> _WORK TASK_:
If a line of the material holds the string "Connectivity", please copy it.
•••
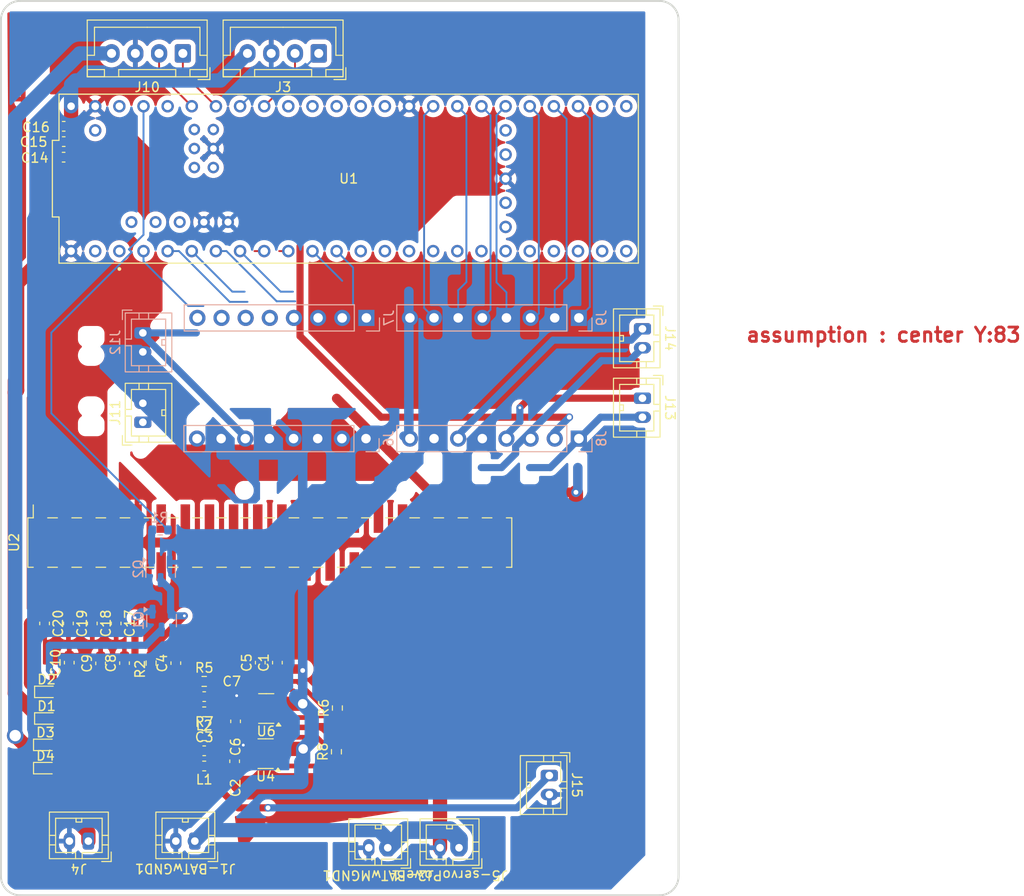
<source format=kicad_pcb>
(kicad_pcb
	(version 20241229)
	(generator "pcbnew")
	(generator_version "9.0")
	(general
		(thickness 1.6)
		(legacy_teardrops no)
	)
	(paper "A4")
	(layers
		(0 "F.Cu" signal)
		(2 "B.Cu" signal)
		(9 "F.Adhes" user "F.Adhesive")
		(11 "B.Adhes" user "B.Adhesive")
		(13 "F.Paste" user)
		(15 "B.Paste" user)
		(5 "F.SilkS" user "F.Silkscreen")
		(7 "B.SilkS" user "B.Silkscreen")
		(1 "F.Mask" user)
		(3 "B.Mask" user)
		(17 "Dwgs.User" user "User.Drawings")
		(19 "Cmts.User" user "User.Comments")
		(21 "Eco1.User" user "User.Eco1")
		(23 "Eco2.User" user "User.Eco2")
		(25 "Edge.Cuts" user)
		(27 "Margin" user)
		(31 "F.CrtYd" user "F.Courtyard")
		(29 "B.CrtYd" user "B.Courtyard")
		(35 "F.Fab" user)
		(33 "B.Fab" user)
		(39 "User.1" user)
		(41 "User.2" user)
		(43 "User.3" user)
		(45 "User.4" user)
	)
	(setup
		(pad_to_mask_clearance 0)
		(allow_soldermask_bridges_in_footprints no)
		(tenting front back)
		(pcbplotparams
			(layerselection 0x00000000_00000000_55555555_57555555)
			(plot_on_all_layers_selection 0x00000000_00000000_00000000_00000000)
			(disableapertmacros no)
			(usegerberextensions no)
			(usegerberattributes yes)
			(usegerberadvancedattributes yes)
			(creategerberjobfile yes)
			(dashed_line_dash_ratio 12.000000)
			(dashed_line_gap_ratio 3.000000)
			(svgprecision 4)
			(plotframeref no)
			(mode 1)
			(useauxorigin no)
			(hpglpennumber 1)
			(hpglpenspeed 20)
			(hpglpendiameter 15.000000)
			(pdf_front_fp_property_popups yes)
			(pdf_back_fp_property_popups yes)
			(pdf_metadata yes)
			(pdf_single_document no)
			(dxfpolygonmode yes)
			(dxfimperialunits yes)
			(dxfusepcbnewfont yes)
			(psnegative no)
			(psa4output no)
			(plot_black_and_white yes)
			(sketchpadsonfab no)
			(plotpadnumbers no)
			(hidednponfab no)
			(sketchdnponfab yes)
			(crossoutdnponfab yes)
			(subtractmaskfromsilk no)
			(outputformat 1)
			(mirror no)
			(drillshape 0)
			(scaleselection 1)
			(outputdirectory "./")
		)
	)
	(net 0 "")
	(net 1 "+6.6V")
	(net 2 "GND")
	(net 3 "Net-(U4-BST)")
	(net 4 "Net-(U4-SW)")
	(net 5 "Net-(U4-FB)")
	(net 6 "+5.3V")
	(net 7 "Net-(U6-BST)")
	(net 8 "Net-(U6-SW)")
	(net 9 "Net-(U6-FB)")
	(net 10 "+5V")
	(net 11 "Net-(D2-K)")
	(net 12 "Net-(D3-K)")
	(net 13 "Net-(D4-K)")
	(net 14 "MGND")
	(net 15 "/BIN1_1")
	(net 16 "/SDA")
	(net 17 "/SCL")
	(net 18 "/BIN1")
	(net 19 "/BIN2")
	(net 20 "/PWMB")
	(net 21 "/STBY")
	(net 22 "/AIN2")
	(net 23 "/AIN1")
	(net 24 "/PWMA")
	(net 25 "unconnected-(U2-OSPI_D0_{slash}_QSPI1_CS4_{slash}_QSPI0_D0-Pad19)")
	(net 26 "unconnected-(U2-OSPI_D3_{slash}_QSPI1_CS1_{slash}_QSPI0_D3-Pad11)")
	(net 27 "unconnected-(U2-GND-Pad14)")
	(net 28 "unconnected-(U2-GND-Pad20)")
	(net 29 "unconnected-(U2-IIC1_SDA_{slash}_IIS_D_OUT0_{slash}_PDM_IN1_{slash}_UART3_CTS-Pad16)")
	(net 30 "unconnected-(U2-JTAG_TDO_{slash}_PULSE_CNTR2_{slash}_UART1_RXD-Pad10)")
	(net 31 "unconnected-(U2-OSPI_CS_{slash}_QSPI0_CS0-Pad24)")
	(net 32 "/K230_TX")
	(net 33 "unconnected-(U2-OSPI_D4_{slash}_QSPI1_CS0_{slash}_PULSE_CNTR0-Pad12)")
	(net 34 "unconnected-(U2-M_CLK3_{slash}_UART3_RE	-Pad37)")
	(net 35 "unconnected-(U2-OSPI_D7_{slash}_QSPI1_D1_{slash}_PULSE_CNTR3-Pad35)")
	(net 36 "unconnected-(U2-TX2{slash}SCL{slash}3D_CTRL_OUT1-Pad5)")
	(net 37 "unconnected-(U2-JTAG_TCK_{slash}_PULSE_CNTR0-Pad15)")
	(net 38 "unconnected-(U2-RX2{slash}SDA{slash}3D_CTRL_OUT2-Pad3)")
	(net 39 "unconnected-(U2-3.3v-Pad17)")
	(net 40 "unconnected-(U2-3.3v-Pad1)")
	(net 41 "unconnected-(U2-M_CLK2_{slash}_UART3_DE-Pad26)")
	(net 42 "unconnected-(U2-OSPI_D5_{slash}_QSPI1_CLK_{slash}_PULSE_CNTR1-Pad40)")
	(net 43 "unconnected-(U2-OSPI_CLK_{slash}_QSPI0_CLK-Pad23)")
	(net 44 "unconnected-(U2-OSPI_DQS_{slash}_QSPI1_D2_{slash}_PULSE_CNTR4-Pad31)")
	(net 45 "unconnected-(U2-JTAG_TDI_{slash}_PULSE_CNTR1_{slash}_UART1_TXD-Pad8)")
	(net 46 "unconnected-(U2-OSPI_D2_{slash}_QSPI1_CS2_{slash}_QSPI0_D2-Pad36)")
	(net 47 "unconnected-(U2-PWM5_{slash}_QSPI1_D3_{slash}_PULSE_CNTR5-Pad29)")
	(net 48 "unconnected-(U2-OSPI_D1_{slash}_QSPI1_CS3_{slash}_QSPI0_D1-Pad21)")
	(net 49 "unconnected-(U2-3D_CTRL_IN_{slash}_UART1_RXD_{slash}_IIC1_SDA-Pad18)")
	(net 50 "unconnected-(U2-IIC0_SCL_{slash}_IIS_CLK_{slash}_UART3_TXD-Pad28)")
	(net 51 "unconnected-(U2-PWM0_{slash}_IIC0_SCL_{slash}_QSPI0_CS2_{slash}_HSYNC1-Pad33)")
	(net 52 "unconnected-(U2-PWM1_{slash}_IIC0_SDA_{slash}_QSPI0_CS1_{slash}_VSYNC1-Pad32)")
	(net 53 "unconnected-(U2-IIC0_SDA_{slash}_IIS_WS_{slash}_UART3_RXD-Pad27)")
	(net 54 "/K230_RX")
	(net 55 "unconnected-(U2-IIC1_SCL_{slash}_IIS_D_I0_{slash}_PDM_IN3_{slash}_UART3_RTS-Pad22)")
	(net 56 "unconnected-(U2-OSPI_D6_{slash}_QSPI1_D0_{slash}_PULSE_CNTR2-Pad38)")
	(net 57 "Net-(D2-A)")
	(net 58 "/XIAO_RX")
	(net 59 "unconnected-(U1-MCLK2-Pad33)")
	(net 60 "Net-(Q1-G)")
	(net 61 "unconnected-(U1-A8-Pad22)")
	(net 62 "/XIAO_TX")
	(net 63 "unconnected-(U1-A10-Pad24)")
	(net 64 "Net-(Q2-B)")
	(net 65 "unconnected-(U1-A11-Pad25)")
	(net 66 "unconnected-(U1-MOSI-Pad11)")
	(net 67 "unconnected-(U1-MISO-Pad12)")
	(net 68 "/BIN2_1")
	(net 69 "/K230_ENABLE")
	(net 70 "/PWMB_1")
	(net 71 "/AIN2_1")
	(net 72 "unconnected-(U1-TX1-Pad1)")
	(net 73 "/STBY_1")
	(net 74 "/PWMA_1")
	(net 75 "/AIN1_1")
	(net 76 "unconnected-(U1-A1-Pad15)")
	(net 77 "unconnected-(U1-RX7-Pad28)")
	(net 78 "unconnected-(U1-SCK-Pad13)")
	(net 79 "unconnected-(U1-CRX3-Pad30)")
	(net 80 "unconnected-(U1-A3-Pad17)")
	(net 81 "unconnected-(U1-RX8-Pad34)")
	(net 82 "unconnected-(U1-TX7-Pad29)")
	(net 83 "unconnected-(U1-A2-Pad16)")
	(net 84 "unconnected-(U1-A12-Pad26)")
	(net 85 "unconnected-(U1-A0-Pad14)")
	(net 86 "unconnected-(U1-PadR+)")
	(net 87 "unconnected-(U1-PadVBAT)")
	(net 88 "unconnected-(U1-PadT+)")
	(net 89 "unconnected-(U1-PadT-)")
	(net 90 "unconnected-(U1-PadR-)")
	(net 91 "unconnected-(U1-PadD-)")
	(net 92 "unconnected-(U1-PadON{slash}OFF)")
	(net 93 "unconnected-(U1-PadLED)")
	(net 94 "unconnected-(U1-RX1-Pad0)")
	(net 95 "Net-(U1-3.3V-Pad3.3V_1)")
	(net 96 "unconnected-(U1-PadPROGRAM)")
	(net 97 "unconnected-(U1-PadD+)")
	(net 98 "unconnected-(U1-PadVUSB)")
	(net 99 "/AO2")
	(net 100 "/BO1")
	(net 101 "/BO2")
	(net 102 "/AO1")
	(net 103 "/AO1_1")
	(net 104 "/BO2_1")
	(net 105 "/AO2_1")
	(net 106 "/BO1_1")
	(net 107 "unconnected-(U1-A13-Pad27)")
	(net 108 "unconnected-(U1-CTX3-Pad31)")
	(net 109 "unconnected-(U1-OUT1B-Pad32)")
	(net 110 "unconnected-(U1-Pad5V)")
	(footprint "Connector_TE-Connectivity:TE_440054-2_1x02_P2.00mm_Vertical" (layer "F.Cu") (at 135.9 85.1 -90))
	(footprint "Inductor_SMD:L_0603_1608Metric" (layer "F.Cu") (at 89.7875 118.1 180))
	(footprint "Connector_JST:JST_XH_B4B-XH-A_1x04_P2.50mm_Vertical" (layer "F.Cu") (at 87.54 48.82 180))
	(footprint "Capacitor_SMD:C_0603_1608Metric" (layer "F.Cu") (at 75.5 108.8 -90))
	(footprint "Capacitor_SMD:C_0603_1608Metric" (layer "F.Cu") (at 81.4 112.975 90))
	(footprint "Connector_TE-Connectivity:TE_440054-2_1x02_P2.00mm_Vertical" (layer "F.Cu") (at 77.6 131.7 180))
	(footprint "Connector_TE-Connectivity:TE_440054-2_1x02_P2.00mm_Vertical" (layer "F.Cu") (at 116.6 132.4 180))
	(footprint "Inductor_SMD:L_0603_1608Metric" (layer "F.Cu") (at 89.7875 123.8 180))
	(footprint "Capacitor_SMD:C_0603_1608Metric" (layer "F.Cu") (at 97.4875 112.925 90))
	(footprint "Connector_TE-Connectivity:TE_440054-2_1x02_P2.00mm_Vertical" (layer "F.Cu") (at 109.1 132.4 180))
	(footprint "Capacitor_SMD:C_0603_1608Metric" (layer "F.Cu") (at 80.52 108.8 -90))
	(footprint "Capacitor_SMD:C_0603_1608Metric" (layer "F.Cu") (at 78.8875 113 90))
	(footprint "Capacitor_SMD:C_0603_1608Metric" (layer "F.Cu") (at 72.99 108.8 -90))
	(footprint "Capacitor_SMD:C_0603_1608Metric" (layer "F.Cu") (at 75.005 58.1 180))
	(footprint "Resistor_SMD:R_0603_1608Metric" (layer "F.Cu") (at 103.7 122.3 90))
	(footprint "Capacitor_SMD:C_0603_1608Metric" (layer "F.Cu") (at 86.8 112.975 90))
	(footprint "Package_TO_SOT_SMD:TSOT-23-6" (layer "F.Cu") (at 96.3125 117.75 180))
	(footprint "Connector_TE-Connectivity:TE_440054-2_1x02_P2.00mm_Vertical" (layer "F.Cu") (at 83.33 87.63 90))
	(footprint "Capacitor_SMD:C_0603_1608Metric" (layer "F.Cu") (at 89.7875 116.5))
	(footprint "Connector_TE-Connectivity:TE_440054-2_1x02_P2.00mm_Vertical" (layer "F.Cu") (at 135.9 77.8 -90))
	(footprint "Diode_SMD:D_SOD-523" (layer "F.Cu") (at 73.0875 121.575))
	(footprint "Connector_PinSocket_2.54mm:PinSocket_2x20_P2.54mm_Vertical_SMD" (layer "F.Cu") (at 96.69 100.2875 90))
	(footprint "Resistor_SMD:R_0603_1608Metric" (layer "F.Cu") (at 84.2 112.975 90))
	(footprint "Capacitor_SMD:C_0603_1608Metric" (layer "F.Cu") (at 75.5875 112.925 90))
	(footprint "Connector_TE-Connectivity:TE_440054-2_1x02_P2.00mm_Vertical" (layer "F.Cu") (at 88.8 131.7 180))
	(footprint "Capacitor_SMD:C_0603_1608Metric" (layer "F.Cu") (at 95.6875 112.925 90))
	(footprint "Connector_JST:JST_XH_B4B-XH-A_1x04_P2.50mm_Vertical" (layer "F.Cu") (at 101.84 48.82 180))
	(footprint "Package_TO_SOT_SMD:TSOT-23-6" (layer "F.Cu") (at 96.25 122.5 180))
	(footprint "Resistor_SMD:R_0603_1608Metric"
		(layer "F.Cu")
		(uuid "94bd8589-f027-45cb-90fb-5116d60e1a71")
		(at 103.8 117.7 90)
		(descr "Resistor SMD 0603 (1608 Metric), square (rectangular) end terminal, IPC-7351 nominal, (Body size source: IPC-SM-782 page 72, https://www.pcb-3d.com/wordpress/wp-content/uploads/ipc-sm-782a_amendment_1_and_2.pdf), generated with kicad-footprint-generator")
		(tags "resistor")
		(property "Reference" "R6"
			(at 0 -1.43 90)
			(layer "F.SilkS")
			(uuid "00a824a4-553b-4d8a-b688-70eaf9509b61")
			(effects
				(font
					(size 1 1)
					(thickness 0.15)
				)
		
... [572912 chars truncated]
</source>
•••
> _ANSWER BOX_:
	(footprint "Connector_TE-Connectivity:TE_440054-2_1x02_P2.00mm_Vertical" (layer "F.Cu") (at 135.9 85.1 -90))
	(footprint "Connector_TE-Connectivity:TE_440054-2_1x02_P2.00mm_Vertical" (layer "F.Cu") (at 77.6 131.7 180))
	(footprint "Connector_TE-Connectivity:TE_440054-2_1x02_P2.00mm_Vertical" (layer "F.Cu") (at 116.6 132.4 180))
	(footprint "Connector_TE-Connectivity:TE_440054-2_1x02_P2.00mm_Vertical" (layer "F.Cu") (at 109.1 132.4 180))
	(footprint "Connector_TE-Connectivity:TE_440054-2_1x02_P2.00mm_Vertical" (layer "F.Cu") (at 83.33 87.63 90))
	(footprint "Connector_TE-Connectivity:TE_440054-2_1x02_P2.00mm_Vertical" (layer "F.Cu") (at 135.9 77.8 -90))
	(footprint "Connector_TE-Connectivity:TE_440054-2_1x02_P2.00mm_Vertical" (layer "F.Cu") (at 88.8 131.7 180))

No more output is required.